Medicare Advantage plans, sometimes called Medicare Part C, are health plan options that are part of Medicare. If you join one of these Medicare Advantage plans, you generally get all your Medicare-covered health care through the Medicare Advantage Plan. This coverage usually includes prescription drug coverage–unless you choose one that does not (VA eligible, for instance).
Medicare Advantage plans include:
When you join a Medicare Advantage plan, you use the health insurance card that you get from the plan for your health care. In most of these Medicare Advantage plans, there generally are extra benefits and lower co-payments than in the Original Medicare plan. Most Medicare Advantage plans are managed care plans, usually a health maintenance organization (HMO) or a preferred provider organization (PPO) where you see doctors that belong to the plan network or go to network hospitals to get services. In this way, they are similar to group health insurance plans.
To join a Medicare Advantage plan, (or a MediGap policy, for that matter), you must have Medicare Part A and Part B. You continue to pay your monthly Medicare Part B premium to Medicare. In addition, some plans have a monthly premium (in addition to your Medicare Part B premium) for the extra benefits that they offer. In 2023, the standard Part B premium amount is $164.90 (or higher depending on your income). However, some people who get Social Security benefits pay less than this amount.
When Can I Enroll in a Medicare Advantage Plan?

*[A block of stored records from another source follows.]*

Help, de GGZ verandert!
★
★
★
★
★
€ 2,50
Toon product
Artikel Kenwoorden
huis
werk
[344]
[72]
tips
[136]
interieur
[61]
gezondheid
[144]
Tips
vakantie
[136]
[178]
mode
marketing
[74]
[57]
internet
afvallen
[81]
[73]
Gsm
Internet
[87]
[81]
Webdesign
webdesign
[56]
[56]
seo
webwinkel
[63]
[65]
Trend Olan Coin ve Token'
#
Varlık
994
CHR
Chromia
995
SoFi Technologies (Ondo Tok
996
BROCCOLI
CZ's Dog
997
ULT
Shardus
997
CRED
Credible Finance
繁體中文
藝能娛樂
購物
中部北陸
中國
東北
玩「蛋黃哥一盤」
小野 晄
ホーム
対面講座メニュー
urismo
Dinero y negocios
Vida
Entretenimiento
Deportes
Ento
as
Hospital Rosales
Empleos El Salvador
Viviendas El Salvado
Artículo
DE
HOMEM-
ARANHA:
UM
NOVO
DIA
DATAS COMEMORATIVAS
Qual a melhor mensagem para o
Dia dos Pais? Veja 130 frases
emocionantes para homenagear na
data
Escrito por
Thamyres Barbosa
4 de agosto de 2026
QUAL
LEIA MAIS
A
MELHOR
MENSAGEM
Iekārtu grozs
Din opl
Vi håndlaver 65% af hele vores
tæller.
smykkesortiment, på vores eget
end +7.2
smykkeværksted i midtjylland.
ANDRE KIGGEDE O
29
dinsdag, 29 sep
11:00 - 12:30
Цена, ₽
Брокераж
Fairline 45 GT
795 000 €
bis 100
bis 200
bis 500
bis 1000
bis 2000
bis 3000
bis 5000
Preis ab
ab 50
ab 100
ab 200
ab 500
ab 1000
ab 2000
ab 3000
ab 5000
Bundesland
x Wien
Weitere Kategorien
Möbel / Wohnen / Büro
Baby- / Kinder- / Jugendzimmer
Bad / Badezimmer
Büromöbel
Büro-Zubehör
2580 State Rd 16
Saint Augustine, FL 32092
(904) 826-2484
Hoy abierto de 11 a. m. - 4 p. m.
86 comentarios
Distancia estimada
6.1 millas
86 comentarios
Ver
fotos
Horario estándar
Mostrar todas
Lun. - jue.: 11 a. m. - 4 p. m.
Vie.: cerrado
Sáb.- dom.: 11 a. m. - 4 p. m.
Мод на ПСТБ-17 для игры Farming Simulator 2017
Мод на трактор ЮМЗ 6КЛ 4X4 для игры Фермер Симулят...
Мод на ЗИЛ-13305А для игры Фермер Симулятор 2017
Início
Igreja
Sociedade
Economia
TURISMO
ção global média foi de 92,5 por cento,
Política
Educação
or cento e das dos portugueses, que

Keep in mind that Medicare limits when you can join, switch, or drop a Medicare Advantage plan. You can join a plan when you first become eligible for Medicare. This is anytime beginning three months before the month you turn 65 and ends three months after the month you turned 65.
Different Types of Medicare Advantage Plans
Medicare Advantage is a type of Medicare Health plan offered by a private company that contracts with Medicare to provide you with all your Part A and Part B benefits.
Medicare Advantage plans include the following:
Health Maintenance Organization (HMO) Plan. In most HMO plans, you go to doctors, other health care providers, or hospitals in the plan’s network of providers–except in an emergency. Usually, your primary care physician provides a referral when you need to see other doctors or specialists.
Preferred Provider Organization (PPO) Plan
A Medicare PPO plan is a type of Medicare Advantage plan (Part C) offered by a private insurance company. In a PPO plan, you pay less if you use doctors, hospitals, and other health care providers that belong to the plan’s network. You pay more if you use doctors, hospitals, and providers outside of the network.
Private Fee-for-Service (PFFS) Plan
A Medicare PFFS plan is a type of Medicare Advantage plan (Part C) offered by a private insurance company. PFFS plans aren’t the same as Original Medicare Supplement Insurance or Medigap. The plan determines how much it will pay doctors, other health care providers, and hospitals, and how much you must pay when you get care.
Medicare Special Needs (SNP) Plan
Medicare SNPs are a type of Medicare Advantage plan (like an HMO or PPO). Medicare SNPs are for people with specific diseases or health conditions, and often, income limits, and then tailor their benefits, provider choices, and drug formularies to best meet the specific needs of the groups they serve.
Keep in mind that Medicare limits when you can join, switch, or drop a Medicare Advantage plans. Medicare does provide much more flexible enrollment/change opportunities for those enrolled in these SNP programs.